◆ **Assigned task 1**
In the passage on AI benchmarks, why are researchers creating more challenging tests? Answer in one to three sentences.
◆ **Assigned task 2**
Could you reproduce the part of the passage on AI benchmarks that begins at the words "The report suggests" and stops after "to be established."?

◆ **Reading text**
# # #

Following such advancements, the AI Index Report 2024 argues that the MMLU and similar benchmarks may need replacing. Models have exceeded human baselines in key benchmarks such as ImageNet, SQuAD, and SuperGLUE, leading researchers to create more challenging tests. One of these is the Graduate-Level Google-Proof Q&A Benchmark (GPQA), a test that pits AI systems against high-performing individuals.
However, despite these impressive advancements, AI systems still face limitations, including factual unreliability, complicated reasoning and inconclusive interpretations. Furthermore, the report highlighted the difficulties in creating effective benchmarks for evaluating AI safety, citing transparency issues and the absence of standardised training data and methodologies.
Considering these limitations, the report notes an emerging trend of crowd-sourced human evaluations of AI performance, moving away from traditional benchmark tests. This shift means that AI’s progress may soon be evaluated in more subjectively nuanced categories like image aesthetics or prose, rather than traditional tech-driven rankings.
The report suggests a future where AI models could become smarter than humans, a situation that may render current benchmark tools obsolete. As AI technologies continue evolving beyond human baseline capabilities, it’s suggested that subjective sentiment may eventually play a significant part in choosing which AI model to adopt. Therefore, new benchmarks reflecting this changing landscape need to be established.

# # #

◆ **Data for review**
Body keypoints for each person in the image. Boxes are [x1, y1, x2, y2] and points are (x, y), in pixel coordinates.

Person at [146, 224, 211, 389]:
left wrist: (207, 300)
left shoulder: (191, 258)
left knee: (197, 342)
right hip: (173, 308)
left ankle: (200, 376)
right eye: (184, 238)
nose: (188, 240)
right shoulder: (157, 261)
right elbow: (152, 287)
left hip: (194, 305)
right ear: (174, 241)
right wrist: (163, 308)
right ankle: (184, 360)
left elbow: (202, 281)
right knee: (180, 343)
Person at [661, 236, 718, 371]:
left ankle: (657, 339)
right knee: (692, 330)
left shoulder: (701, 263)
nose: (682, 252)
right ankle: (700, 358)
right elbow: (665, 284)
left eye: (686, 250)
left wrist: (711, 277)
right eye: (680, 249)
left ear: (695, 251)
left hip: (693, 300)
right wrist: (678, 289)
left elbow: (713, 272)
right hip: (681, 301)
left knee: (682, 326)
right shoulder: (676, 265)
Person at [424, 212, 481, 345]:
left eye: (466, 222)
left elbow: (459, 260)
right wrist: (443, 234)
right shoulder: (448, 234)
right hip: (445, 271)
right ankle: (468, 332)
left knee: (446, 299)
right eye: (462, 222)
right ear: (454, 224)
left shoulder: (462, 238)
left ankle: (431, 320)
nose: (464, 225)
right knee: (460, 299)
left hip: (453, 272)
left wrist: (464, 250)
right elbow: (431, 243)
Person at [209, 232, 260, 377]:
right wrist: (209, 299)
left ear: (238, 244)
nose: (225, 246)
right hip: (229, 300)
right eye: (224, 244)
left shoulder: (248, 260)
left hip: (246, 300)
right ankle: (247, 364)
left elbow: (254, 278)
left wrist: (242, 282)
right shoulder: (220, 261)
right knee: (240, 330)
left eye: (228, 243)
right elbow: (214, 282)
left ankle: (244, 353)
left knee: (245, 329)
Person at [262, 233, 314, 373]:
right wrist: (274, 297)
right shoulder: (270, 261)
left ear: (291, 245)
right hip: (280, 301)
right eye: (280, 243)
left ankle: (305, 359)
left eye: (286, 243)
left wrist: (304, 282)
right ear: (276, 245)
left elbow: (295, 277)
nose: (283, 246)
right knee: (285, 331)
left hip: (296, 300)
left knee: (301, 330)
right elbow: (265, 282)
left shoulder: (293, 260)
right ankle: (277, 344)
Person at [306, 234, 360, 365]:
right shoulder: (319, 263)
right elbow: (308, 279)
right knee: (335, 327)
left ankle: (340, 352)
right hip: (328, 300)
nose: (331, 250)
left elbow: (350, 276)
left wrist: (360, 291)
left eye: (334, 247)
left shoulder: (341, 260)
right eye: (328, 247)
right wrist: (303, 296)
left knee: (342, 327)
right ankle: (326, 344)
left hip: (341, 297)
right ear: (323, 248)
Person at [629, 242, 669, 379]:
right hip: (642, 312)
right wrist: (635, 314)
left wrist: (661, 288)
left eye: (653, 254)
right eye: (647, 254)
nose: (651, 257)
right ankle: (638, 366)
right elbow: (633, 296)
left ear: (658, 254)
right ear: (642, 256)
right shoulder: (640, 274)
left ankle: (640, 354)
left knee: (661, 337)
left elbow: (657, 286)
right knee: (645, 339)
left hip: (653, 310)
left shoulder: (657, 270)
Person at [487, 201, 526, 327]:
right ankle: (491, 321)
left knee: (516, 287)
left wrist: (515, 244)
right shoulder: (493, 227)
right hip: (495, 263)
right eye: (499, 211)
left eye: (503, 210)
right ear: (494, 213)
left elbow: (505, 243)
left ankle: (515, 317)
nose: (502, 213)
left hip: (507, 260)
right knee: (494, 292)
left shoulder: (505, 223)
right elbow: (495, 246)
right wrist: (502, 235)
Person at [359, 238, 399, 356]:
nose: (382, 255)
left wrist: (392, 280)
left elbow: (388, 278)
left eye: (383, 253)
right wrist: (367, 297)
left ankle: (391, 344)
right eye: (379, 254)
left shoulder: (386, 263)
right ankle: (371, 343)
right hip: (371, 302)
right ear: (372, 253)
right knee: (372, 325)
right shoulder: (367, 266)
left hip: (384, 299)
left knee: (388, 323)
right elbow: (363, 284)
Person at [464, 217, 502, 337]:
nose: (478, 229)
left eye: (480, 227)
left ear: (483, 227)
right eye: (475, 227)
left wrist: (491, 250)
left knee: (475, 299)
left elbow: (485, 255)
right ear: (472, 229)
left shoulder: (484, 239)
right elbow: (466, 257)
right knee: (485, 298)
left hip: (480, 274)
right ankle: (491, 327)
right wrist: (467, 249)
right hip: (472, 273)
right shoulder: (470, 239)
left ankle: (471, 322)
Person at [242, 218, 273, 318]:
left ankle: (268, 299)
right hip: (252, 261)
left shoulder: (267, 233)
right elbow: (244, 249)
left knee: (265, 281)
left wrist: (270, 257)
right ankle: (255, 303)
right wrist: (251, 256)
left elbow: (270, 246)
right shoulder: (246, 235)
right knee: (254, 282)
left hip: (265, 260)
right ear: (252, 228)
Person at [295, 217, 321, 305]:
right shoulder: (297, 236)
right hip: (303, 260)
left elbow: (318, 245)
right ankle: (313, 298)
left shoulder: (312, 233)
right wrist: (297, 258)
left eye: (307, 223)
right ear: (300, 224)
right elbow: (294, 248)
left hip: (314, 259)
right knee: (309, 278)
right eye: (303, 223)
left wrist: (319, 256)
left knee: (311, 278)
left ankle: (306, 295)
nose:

# # #

◆ **Written reply 1**
AI models have exceeded human baselines in key benchmarks such as ImageNet, SQuAD, and SuperGLUE. Researchers are therefore creating more challenging tests, such as the Graduate-Level Google-Proof Q&A Benchmark (GPQA), which pits AI systems against high-performing individuals.

◆ **Written reply 2**
The report suggests a future where AI models could become smarter than humans, a situation that may render current benchmark tools obsolete. As AI technologies continue evolving beyond human baseline capabilities, it’s suggested that subjective sentiment may eventually play a significant part in choosing which AI model to adopt. Therefore, new benchmarks reflecting this changing landscape need to be established.